Set down the lines of the material below exactly, beginning with the line that contains "List the labels" and ending with the last line of the material. Leave out the pictures.

[Opening Data shown section]

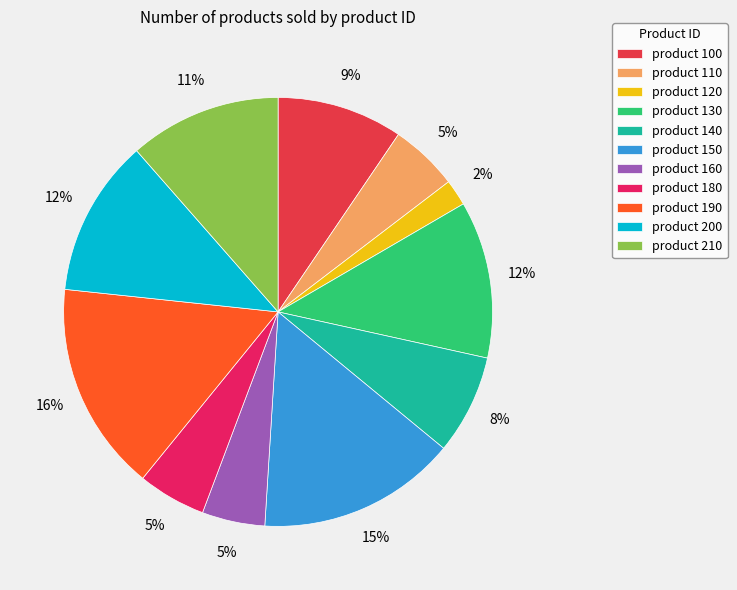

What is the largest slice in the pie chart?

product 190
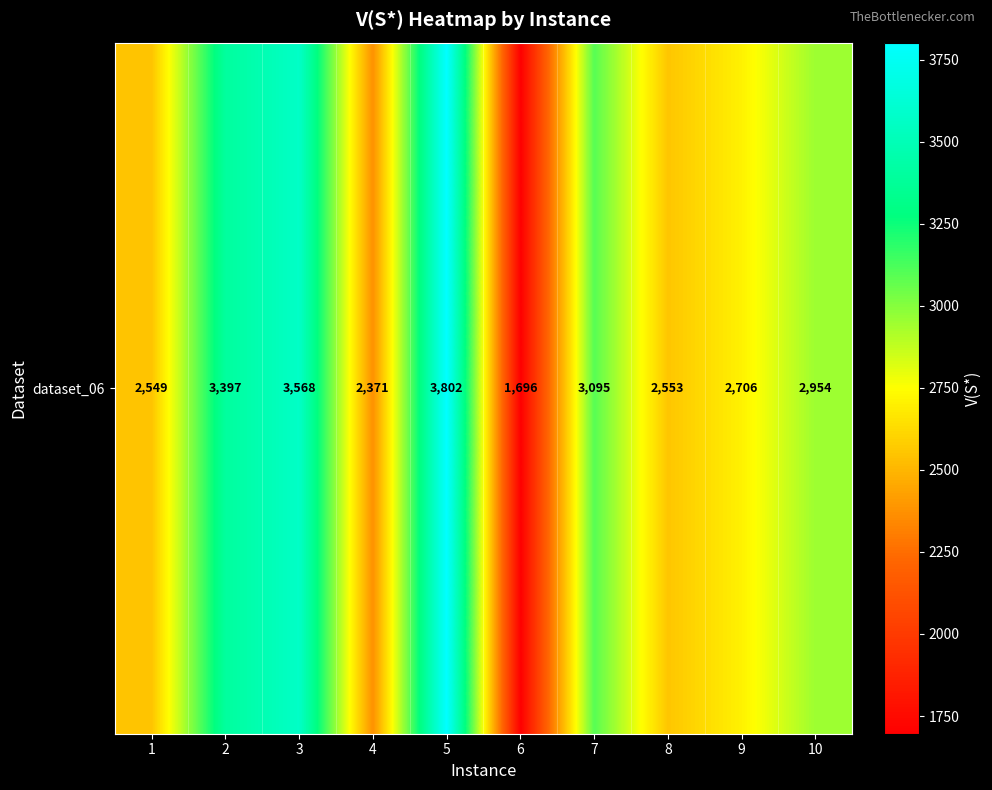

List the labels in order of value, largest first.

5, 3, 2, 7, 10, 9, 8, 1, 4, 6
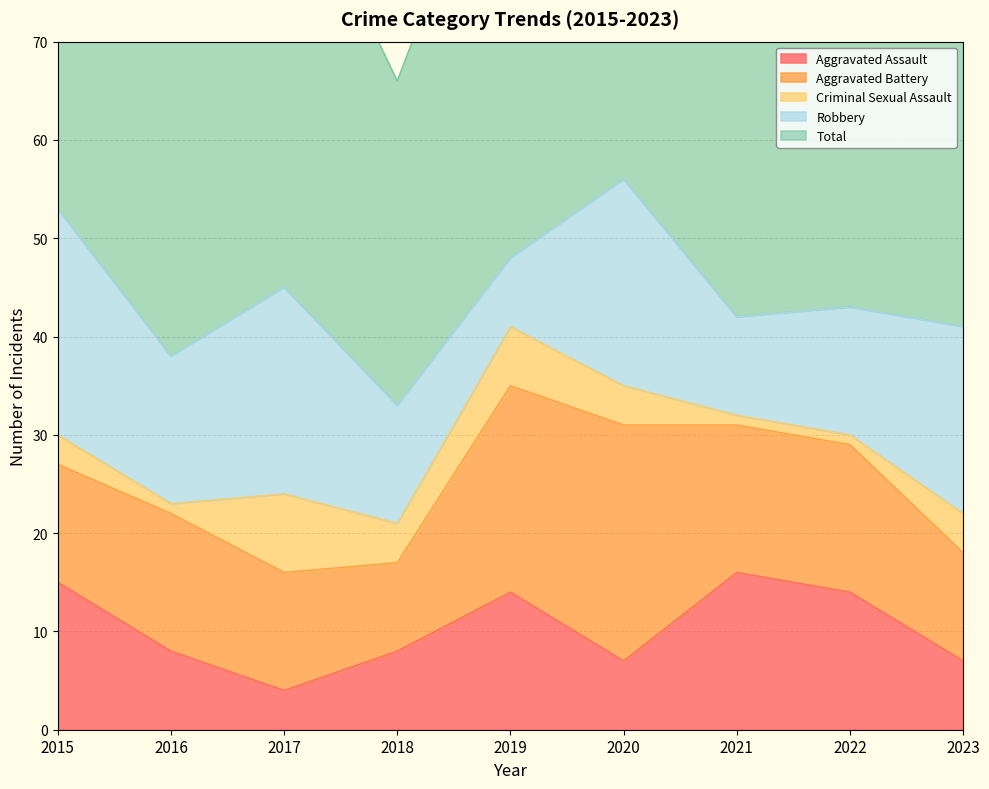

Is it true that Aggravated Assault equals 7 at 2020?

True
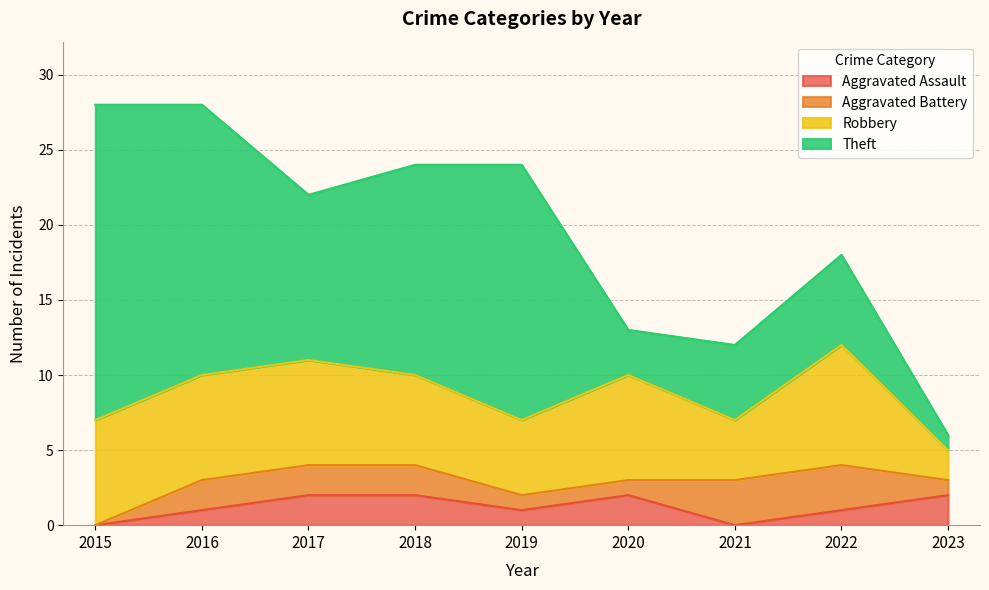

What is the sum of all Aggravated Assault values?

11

[Closing Data shown section]

#### Answer for this exercise
List the labels in order of value, largest first.

5, 3, 2, 7, 10, 9, 8, 1, 4, 6

Is it true that Aggravated Assault equals 7 at 2020?

True

What is the sum of all Aggravated Assault values?

11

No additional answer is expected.